As for my brain—and Mike's brain—last night there was a weird moment. Mike had the laptop open on the desk and I said, "What are you doing?" He said, "I'm going to check e-mail." In the past, Mike's e-mail world was as big a mystery to me as the Thursday nights he spent with his "brothers" at his college fraternity. But now I've been let into the building; I know the secrets of his man-cave. Yesterday, I'd read pretty much all of Mike's e-mail. (I don't get his personal notes—if you've been e-mailing Mike directly about my surprise party, the secret is still safe—but my e-mail address has been added to the Slate aliases that comprise a large part of Mike's inbox.)
I almost told Mike he didn't need to check e-mail, because all of the messages had already been downloaded into my brain. It wasn't that I was going to summarize for him; it was that I had a sci-fi feeling that because the e-mail was in my brain, it had somehow been CC'd to his. I spend my days doing Mike's job—which means I use my brain to process his information. And last night, for a brief moment, I had the sense that an actual mind meld had occurred. My brain was a server, and the information there would just migrate right over to his.

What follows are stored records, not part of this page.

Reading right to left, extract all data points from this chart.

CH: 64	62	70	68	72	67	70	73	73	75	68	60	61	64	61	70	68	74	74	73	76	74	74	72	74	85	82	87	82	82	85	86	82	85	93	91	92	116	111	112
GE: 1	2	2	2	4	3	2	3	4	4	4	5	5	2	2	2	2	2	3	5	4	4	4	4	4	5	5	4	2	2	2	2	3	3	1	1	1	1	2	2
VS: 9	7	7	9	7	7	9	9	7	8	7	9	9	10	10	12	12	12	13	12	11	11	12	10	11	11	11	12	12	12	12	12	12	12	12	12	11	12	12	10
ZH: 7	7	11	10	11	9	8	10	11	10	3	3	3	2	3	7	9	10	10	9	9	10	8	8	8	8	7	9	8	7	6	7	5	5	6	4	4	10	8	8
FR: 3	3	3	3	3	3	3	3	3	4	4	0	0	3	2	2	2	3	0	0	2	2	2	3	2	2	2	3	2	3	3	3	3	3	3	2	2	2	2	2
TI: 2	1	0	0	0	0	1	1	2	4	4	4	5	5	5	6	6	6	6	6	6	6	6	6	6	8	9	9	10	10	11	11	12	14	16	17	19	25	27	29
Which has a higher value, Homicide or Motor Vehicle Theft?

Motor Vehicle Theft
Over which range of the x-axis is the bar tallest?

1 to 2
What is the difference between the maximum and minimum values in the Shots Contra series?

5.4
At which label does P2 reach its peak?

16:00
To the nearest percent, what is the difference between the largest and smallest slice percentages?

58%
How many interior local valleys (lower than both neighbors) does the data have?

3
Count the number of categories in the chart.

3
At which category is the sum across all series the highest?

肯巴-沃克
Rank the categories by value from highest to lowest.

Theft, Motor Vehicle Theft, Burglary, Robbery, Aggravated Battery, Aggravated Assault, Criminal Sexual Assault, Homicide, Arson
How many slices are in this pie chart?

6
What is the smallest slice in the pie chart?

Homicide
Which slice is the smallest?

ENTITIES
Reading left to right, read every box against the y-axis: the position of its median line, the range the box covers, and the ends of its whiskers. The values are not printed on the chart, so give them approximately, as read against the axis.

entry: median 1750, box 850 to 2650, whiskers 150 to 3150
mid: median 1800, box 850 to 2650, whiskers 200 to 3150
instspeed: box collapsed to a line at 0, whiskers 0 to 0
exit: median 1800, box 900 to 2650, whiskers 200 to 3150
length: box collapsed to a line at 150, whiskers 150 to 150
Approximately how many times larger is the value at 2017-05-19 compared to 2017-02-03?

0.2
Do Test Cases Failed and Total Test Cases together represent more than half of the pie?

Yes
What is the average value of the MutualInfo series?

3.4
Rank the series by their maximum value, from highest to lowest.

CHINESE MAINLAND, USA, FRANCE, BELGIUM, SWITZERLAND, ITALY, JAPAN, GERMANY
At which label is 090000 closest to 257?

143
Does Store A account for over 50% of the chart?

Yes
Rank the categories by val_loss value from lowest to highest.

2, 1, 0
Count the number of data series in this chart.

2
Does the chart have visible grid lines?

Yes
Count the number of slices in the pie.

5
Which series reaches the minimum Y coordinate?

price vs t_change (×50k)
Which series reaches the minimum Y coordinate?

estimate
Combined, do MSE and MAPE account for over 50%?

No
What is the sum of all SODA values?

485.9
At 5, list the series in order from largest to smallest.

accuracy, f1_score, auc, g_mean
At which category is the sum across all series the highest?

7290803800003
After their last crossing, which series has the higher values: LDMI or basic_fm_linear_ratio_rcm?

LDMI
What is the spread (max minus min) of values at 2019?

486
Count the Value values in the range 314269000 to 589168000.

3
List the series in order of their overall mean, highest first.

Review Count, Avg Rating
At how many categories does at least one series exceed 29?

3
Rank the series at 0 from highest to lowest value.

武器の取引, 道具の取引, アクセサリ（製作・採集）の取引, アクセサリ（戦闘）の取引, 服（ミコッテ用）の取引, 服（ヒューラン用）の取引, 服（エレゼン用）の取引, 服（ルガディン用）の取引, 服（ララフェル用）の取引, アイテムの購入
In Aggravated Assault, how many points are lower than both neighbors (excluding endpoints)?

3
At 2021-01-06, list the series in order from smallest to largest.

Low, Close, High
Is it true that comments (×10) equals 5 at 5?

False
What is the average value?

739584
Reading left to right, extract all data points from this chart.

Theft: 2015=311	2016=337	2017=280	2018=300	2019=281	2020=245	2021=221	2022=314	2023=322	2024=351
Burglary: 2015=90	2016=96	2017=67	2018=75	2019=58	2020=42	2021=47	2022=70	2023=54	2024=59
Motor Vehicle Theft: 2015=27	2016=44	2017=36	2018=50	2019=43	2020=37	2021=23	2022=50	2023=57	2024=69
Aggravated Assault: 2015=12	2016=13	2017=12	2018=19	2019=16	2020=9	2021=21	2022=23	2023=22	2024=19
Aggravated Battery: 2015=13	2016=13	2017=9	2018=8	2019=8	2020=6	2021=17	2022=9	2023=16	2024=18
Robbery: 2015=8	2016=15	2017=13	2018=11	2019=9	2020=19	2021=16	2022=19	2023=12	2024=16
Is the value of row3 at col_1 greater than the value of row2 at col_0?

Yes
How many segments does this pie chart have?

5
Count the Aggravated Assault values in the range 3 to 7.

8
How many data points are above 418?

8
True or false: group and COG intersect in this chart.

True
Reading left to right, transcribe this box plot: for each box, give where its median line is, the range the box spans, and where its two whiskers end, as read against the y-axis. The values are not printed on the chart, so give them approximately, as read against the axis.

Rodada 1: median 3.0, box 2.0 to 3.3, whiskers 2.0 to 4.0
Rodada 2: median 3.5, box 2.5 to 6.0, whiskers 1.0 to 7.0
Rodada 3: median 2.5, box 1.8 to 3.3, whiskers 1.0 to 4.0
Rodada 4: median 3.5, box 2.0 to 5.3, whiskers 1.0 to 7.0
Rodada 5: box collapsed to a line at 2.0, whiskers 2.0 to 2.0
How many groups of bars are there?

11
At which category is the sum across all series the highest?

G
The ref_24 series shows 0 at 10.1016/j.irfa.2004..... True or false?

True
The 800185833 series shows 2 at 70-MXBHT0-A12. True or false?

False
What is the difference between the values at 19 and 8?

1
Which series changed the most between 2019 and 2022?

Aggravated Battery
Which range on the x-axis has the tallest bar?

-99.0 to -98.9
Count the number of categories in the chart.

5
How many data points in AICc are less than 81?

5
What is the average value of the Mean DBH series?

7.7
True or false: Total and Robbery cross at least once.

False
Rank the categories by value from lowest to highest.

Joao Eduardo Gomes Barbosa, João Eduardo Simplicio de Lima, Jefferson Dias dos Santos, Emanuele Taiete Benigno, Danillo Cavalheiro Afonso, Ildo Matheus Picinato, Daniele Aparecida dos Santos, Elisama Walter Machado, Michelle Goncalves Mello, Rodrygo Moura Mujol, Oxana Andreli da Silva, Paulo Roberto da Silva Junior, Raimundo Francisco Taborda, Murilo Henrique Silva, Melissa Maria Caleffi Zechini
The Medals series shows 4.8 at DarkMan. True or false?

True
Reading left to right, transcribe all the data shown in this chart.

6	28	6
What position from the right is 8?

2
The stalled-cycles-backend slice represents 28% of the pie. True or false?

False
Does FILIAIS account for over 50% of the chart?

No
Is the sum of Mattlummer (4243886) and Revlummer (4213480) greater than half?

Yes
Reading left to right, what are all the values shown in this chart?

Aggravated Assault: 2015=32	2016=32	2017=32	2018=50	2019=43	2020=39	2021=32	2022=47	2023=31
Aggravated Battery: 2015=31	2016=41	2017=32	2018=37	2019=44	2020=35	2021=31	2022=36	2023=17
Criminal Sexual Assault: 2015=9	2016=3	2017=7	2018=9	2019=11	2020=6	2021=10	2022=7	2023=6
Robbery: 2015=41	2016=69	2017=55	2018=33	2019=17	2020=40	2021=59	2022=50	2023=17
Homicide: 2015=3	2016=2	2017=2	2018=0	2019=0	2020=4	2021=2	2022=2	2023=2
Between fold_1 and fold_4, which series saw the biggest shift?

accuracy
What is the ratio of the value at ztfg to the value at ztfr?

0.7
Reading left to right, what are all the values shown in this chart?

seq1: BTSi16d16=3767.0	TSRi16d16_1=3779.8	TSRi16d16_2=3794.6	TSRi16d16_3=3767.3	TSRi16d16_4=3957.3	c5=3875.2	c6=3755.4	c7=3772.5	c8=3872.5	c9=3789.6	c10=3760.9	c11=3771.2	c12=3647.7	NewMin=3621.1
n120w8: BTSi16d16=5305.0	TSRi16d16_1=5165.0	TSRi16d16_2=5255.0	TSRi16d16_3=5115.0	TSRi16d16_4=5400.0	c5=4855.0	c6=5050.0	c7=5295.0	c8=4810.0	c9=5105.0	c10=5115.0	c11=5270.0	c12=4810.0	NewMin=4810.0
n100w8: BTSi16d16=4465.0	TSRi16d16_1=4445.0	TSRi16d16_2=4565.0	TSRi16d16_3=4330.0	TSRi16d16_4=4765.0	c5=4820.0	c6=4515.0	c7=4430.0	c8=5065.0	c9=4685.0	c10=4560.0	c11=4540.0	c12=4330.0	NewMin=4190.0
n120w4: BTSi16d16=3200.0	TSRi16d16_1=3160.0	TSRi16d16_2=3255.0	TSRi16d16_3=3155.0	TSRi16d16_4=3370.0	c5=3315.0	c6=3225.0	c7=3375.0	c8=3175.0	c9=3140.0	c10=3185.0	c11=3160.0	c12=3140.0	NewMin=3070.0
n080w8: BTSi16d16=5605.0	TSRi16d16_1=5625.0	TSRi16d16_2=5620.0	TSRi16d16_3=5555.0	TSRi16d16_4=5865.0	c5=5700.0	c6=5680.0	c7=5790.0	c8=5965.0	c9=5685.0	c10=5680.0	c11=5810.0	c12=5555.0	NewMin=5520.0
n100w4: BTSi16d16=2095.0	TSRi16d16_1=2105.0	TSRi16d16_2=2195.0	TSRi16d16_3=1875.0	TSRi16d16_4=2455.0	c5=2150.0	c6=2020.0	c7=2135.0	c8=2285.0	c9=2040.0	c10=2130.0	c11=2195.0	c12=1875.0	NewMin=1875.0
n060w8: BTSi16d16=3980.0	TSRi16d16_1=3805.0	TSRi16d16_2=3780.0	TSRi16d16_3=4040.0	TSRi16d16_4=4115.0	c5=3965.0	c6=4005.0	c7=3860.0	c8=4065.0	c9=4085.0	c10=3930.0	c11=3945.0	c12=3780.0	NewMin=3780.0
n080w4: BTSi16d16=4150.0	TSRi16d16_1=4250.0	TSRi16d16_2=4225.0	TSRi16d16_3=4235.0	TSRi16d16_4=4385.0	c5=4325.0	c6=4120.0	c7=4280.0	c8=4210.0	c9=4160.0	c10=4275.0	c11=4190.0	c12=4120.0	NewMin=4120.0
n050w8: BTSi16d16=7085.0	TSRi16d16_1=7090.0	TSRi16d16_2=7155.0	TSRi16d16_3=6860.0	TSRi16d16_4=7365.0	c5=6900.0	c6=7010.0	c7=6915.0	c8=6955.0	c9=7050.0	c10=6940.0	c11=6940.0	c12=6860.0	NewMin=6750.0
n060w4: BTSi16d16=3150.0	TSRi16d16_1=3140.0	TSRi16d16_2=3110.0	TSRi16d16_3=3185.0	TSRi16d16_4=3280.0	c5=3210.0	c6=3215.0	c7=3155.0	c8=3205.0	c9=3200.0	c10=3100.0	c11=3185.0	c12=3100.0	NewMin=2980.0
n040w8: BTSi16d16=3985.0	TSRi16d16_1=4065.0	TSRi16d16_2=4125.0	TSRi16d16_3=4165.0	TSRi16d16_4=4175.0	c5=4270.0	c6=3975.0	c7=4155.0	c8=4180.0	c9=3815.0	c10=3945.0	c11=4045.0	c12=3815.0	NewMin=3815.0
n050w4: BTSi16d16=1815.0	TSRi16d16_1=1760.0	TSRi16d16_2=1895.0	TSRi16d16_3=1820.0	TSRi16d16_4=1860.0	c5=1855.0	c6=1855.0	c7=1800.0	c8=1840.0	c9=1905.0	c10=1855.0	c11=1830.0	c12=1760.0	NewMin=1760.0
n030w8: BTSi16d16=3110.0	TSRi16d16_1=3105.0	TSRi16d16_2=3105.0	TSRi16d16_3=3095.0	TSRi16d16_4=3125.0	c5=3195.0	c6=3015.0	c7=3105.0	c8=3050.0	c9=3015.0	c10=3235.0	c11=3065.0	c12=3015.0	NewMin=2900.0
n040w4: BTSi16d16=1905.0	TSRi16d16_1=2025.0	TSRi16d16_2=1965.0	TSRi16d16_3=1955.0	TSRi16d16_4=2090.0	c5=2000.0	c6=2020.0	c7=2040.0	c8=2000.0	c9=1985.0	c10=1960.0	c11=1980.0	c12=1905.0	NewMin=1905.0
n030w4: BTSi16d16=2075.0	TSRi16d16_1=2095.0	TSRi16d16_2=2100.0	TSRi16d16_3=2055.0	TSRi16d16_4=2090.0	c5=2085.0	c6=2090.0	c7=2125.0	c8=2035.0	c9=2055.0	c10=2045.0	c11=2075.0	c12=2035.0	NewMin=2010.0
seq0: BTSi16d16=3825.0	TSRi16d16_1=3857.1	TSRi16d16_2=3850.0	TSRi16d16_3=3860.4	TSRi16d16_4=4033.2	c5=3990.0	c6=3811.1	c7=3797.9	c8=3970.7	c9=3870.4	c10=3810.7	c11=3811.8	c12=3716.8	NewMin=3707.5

I suppose this is the way you feel in a successful job share: an option that corporations sometimes offer to husband-and-wife teams. (As well as to nonspousal pairs.) The idea is that a single job can be executed by two people, which is a desirable option if you prefer part-time work. On a policy level, job shares seem progressive, but I've always wondered how they play out in real life—or if they really play out anywhere but in columns about the work-life balance.
Yet a few weeks ago, when I mentioned this project to our family doctor, she told me that when her children were young, she and her husband, who is also a doctor, had shared a job, each of them working two and a half days a week. She was inspired to try the share by an essay she'd read in Real Simple. I tracked down the piece: "Ward and June R Us," by Rob Spillman, collected in the anthology The Bastard on the Couch (a response to a widely read anthology of personal essays called The Bitch in the House). Spillman wrote about his ingenious solution to dividing domestic responsibilities:
I proposed that we become Ward and June Cleaver—that we scrap our broken, resentment-laced egalitarian marriage and embrace the arrangement of that beloved retro couple of TV Land, where June does all of the domestic duties—shopping, cooking, cleaning, and laundry—and Ward works full-time and comes home in the evening to entertain the kids, guilt-free and harangue-free. The catch? We'd alternate, on a weekly basis, who is Ward and who is June.
A perpetual swap obviously can't work for everyone; Spillman and his wife are both writers. But in their case, the flexibility of their work was part of the problem they were trying to solve. Because they were both available for every school pickup, every trip to the grocery store, they were constantly negotiating who should do what. Once some structure was in place, everything changed. Of performing domestic duties, Spillman writes, "I felt pride in a job well done instead of resentment in a job I had to do by default because I'd somehow wound up on the losing end of that moment's competition over career versus chores."
I liked the pop-culture levity that Ward and June lent to Spillman's approach. Which is as realistic approach to an unsolvable problem as any, I guess: You go through your week as the man in the gray flannel suit and on Sunday at midnight, you turn back into a housewife.